Along the Hollywood Walk of Fame one morning, tourists tilted their heads to read the names emblazoned on the sidewalk. At the busy intersection between Hollywood Boulevard and Vine Street, the spotlight star was gold “Anna Mae Wong,” an honor the actress bestowed in 1960, one year before her death.
Next to star Wong was one of actress Lucy Liu, who in 2019 She became the second Asian American woman To receive a star on the Walk of Fame. In her speech, she thanked Liu Wong for charting a path for herself and the other cast.
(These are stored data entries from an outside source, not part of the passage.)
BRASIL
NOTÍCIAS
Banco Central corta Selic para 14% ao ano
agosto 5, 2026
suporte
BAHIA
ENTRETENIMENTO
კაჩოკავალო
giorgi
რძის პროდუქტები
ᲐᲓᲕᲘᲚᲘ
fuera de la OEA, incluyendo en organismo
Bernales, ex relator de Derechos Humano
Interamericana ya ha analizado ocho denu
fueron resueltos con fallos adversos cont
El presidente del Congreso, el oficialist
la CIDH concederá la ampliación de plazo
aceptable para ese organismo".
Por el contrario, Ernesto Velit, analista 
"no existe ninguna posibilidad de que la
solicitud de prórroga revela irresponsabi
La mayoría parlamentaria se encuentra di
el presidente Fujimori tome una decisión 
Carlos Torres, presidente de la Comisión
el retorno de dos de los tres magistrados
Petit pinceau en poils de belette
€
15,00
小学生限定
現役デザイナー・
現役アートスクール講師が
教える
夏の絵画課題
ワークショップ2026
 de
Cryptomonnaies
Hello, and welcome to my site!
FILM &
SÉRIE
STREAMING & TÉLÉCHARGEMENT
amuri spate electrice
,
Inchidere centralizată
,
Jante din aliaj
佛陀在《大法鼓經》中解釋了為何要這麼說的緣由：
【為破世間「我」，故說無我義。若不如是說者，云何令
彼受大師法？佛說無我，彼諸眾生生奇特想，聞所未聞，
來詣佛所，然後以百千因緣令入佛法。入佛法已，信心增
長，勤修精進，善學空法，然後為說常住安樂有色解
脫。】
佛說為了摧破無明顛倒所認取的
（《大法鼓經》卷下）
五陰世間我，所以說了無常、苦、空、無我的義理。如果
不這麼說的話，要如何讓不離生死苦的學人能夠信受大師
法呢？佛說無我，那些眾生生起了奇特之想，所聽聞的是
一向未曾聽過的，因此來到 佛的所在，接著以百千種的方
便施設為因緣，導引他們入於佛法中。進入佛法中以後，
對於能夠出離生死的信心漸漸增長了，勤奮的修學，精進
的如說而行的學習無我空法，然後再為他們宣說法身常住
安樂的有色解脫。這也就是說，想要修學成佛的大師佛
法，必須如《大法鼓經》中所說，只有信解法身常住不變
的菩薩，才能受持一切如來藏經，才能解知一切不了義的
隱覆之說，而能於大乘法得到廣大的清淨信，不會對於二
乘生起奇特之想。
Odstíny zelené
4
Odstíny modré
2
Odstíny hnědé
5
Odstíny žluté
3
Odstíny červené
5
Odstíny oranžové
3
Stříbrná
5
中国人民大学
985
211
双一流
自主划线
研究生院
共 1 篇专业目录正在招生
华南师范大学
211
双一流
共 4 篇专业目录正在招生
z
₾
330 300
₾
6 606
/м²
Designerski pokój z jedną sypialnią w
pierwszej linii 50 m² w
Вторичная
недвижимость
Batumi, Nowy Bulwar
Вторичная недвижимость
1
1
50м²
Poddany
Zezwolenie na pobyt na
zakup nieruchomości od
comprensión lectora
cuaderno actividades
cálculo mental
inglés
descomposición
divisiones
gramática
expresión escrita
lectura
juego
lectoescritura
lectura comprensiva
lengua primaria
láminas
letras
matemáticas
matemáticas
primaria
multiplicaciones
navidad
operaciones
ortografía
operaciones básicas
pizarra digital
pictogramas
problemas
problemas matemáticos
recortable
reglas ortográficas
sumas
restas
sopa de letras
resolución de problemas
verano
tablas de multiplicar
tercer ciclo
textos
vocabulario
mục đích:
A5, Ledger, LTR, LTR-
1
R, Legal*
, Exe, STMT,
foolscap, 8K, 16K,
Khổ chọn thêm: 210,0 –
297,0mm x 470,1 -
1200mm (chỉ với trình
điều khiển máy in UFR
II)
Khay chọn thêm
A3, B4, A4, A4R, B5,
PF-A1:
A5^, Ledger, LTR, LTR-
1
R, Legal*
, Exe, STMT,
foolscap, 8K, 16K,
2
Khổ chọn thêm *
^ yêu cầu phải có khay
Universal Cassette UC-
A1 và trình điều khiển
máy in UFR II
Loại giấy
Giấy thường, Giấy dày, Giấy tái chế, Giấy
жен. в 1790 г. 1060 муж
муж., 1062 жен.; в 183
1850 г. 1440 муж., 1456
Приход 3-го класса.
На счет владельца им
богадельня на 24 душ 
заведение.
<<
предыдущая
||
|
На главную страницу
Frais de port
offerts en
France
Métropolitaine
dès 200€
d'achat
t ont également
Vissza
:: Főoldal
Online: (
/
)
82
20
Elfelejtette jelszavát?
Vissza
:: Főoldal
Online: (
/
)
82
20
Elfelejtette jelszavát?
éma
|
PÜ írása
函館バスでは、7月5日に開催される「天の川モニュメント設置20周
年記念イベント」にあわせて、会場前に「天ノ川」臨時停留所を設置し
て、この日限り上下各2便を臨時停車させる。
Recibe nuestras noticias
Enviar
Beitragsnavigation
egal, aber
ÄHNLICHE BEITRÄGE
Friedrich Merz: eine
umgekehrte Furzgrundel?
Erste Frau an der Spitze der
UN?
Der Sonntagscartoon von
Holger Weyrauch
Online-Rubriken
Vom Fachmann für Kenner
“We can actually start our own little Chinatown here,” she joked, pointing to the stars next to them.
What did you get
For $3 million: Craftsman-style house in Novato, country complex in Fort Bragg and renovated 1951 house in San Diego.
where do we travel
Today’s tip comes from Audrey Keeler:
“My favorite place in California Channel Islands National Park. The waters are clear and the islands are rugged, as part of our national park system. The Chumash people and early settlers in California found this pure water, and visitors can now enjoy it all year round. The islands are known as the Galapagos Islands in North America because of the animals and plants that live on the islands only. Step into the paradise of islands on a two-hour canal cruise from Channel Islands Harbor, Oxnard. If you’re lucky, the boat captain will slow down in search of a group of whales or hundreds of dolphins will rush into the boat. Sign up for an all-day visit, bring your own water food and picnic, hike, kayak, or experience an overnight adventure with the island’s natural world. Each island in the chain has unique characteristics, and is a California treasure.”
Tell us about your favorite places to visit in California. Email your suggestions to CAtoday@nytimes.com. We will be sharing more in upcoming issues of our newsletter.
What are your favorite places to visit in California?
Email your suggestions to CAtoday@nytimes.com. Please write your name and the city you live in. We’ll be sharing more travel tips in upcoming issues of our newsletter.
And before you go, some good news
The Red Hot Chili Peppers boycotted a world tour last week to play in a high school gymnasium on the grounds of an Indian reservation in Humboldt County.
The band’s tour director, Gage Freeman, said the California band wanted to play for the Native American community. “It’s something they’ve never done before,” Freeman told North Coast Magazine. “There aren’t a lot of big rock bands rolling around here, are they?”
During the show, lead singer Anthony Kiedis He said That no matter what’s to come, “This is my favorite show of the year, without a doubt! Without a doubt!”
Thanks for reading. I will be back tomorrow. – Somaya
Note: here Today’s mini crossword puzzle.